無料でランタイム不要のBasicコンパイラ

 ActiveBasicの話。


 私が現在主に使用しているプログラミング言語は、マイクロソフトVisual Basic系のものばかりである(以下、Visual BasicVBと略す)。Excelのマクロ然り、AccessVBA然り、VB6.0はもちろんの事、VBScriptASPで使用する言語としてサーバでも、あるいはバッチファイル代わりにクライアントでも使う事がある。
 とは言え、これらのどれも欠点がある。単体で実行できるexeファイルが作成できないことである。ExcelマクロにはExcelが必要(持ってる人も多いだろうけど)だし、Accessは製品版か、何十MBもあるランタイム版が必要だし、VB6.0もランタイムライブラリが必要だ。VBScriptをクライアントで動かすにしても、Windows 95や98の一部では別途プログラムのインストールが必要な上、ウイルスとして悪用されることもあるためか、ウイルス対策ソフトの制限にひっかかってしまい、自分のマシンでは大丈夫でも、客先マシンではうまく実行できない事もある。

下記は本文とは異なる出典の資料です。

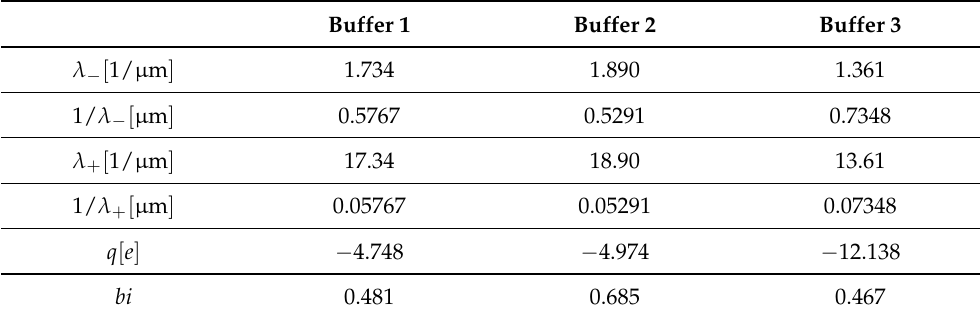
Table 7. Optimal parameters obtained with an accuracy of four digits of precision.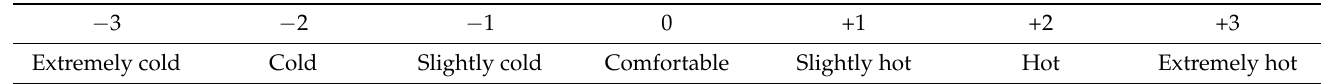
Table 1. Scale of PTS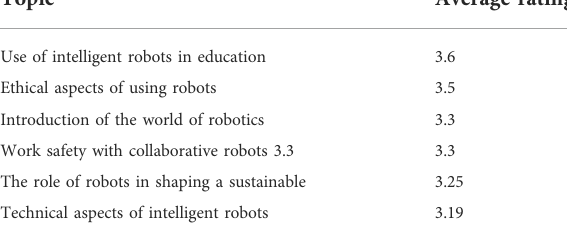
TABLE 3 Learners ’ evaluation of the required course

 Windows上で単体で実行できるexeファイルを作るとしたら、C言語とかC++を使う事が多いだろう。私もMS-DOS用プログラムを作成する時なら、それらを大いに活用していたが、しかしWindowsプログラムの開発となると、まるで勝手が違う。ちょっとウィンドウに文字や図形を描いたり、キーボード入力を取得するだけでも、DOSの時のような比較的わかりやすい関数の代わりに、ハンドルやらメッセージやらデバイスコンテキストやらを扱う構造体やらポインタやら難解なコードの山と格闘せざるを得ない。
 しかも、そのCコンパイラも何万もするわけで、初心者には敷居の高い世界である。私もWindows用のC++コンパイラは持っていたものの、最初に少し使っただけで、今は全く使っていない。ちょっとした事をさせるだけでもたくさんコードを書かなくてはいけないCやC++よりも、マウスでチョコチョコッと画面を作って、メニューやボタンが呼び出された時の処理をチョコチョコッと書けばハイ終わりというVBの方が断然お手軽で、時間短縮にもメンテナンス性向上にもなるからである。
 私の場合は、SQL ServerとかOracle等のデータベースと連結してデータ処理するプログラムを作る事が多いので、データベースとの親和性が高く、SQL文の生成に重宝する文字列型変数の使えるVB系開発環境を使う事がどうしても多い。こういうプログラムをわざわざC言語で作ってたら、速度は向上しても開発効率と安定性が大幅にダウンする。


 VBはいわゆる「ぬるぽ*1知らずなのも大きなメリットだ。Windows API等を使う時を除けばポインタを使う必要がまずほとんど無いからである。C言語での開発では、Basic系言語やPascal系言語と違い、ポインタがらみのバグが原因でシステムが不安定になって再起動を余儀なくされることも少なくないものだ。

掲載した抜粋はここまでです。